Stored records
• • • • • • •

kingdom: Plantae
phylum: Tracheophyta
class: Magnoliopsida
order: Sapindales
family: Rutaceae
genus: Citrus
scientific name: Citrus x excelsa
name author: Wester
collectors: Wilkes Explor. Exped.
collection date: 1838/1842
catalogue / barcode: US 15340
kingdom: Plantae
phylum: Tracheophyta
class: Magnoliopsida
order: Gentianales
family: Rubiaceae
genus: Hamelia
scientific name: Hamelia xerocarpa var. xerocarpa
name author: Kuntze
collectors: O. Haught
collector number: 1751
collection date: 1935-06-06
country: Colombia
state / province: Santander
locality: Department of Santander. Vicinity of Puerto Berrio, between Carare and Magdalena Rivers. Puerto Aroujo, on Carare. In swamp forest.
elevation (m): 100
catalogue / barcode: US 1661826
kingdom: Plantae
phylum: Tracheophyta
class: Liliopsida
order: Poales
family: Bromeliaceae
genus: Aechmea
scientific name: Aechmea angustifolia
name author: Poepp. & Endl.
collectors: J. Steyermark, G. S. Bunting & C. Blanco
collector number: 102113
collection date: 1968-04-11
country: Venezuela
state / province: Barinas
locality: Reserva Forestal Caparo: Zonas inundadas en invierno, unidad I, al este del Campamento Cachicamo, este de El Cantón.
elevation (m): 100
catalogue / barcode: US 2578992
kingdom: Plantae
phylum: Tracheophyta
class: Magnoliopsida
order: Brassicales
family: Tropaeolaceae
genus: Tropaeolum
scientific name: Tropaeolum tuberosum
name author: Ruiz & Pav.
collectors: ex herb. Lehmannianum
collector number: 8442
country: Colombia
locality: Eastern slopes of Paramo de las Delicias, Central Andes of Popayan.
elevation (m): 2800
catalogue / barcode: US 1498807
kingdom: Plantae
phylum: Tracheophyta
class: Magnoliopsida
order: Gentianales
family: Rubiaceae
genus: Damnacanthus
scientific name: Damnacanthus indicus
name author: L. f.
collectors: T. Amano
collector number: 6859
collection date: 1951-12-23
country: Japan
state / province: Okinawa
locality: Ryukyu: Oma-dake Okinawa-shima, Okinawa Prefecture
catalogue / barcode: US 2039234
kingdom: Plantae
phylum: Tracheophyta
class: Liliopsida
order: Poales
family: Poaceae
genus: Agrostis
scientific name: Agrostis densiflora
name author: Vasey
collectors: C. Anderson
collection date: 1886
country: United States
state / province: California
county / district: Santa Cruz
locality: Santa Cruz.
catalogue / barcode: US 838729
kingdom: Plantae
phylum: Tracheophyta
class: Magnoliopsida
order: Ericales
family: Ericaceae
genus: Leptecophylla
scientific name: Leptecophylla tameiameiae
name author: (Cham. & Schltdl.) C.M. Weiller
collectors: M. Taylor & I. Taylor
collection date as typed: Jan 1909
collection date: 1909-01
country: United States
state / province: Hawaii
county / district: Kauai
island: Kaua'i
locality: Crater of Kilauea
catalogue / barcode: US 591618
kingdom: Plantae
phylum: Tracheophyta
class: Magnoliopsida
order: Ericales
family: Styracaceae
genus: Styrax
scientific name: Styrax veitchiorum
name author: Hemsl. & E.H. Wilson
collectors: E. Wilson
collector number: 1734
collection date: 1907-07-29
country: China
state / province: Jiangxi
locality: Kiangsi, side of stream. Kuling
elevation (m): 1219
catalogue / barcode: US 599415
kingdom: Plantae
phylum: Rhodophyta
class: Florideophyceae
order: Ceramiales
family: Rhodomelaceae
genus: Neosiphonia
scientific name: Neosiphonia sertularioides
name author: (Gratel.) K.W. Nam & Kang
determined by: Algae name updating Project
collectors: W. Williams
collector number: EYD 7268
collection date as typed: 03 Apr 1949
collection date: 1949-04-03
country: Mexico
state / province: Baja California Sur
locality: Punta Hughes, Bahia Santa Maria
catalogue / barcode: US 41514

• • • • • • •

(SET TASK) Reproduce all of the data above word for word, leaving nothing out.

(FINAL ANSWER)
kingdom: Plantae
phylum: Tracheophyta
class: Magnoliopsida
order: Sapindales
family: Rutaceae
genus: Citrus
scientific name: Citrus x excelsa
name author: Wester
collectors: Wilkes Explor. Exped.
collection date: 1838/1842
catalogue / barcode: US 15340
kingdom: Plantae
phylum: Tracheophyta
class: Magnoliopsida
order: Gentianales
family: Rubiaceae
genus: Hamelia
scientific name: Hamelia xerocarpa var. xerocarpa
name author: Kuntze
collectors: O. Haught
collector number: 1751
collection date: 1935-06-06
country: Colombia
state / province: Santander
locality: Department of Santander. Vicinity of Puerto Berrio, between Carare and Magdalena Rivers. Puerto Aroujo, on Carare. In swamp forest.
elevation (m): 100
catalogue / barcode: US 1661826
kingdom: Plantae
phylum: Tracheophyta
class: Liliopsida
order: Poales
family: Bromeliaceae
genus: Aechmea
scientific name: Aechmea angustifolia
name author: Poepp. & Endl.
collectors: J. Steyermark, G. S. Bunting & C. Blanco
collector number: 102113
collection date: 1968-04-11
country: Venezuela
state / province: Barinas
locality: Reserva Forestal Caparo: Zonas inundadas en invierno, unidad I, al este del Campamento Cachicamo, este de El Cantón.
elevation (m): 100
catalogue / barcode: US 2578992
kingdom: Plantae
phylum: Tracheophyta
class: Magnoliopsida
order: Brassicales
family: Tropaeolaceae
genus: Tropaeolum
scientific name: Tropaeolum tuberosum
name author: Ruiz & Pav.
collectors: ex herb. Lehmannianum
collector number: 8442
country: Colombia
locality: Eastern slopes of Paramo de las Delicias, Central Andes of Popayan.
elevation (m): 2800
catalogue / barcode: US 1498807
kingdom: Plantae
phylum: Tracheophyta
class: Magnoliopsida
order: Gentianales
family: Rubiaceae
genus: Damnacanthus
scientific name: Damnacanthus indicus
name author: L. f.
collectors: T. Amano
collector number: 6859
collection date: 1951-12-23
country: Japan
state / province: Okinawa
locality: Ryukyu: Oma-dake Okinawa-shima, Okinawa Prefecture
catalogue / barcode: US 2039234
kingdom: Plantae
phylum: Tracheophyta
class: Liliopsida
order: Poales
family: Poaceae
genus: Agrostis
scientific name: Agrostis densiflora
name author: Vasey
collectors: C. Anderson
collection date: 1886
country: United States
state / province: California
county / district: Santa Cruz
locality: Santa Cruz.
catalogue / barcode: US 838729
kingdom: Plantae
phylum: Tracheophyta
class: Magnoliopsida
order: Ericales
family: Ericaceae
genus: Leptecophylla
scientific name: Leptecophylla tameiameiae
name author: (Cham. & Schltdl.) C.M. Weiller
collectors: M. Taylor & I. Taylor
collection date as typed: Jan 1909
collection date: 1909-01
country: United States
state / province: Hawaii
county / district: Kauai
island: Kaua'i
locality: Crater of Kilauea
catalogue / barcode: US 591618
kingdom: Plantae
phylum: Tracheophyta
class: Magnoliopsida
order: Ericales
family: Styracaceae
genus: Styrax
scientific name: Styrax veitchiorum
name author: Hemsl. & E.H. Wilson
collectors: E. Wilson
collector number: 1734
collection date: 1907-07-29
country: China
state / province: Jiangxi
locality: Kiangsi, side of stream. Kuling
elevation (m): 1219
catalogue / barcode: US 599415
kingdom: Plantae
phylum: Rhodophyta
class: Florideophyceae
order: Ceramiales
family: Rhodomelaceae
genus: Neosiphonia
scientific name: Neosiphonia sertularioides
name author: (Gratel.) K.W. Nam & Kang
determined by: Algae name updating Project
collectors: W. Williams
collector number: EYD 7268
collection date as typed: 03 Apr 1949
collection date: 1949-04-03
country: Mexico
state / province: Baja California Sur
locality: Punta Hughes, Bahia Santa Maria
catalogue / barcode: US 41514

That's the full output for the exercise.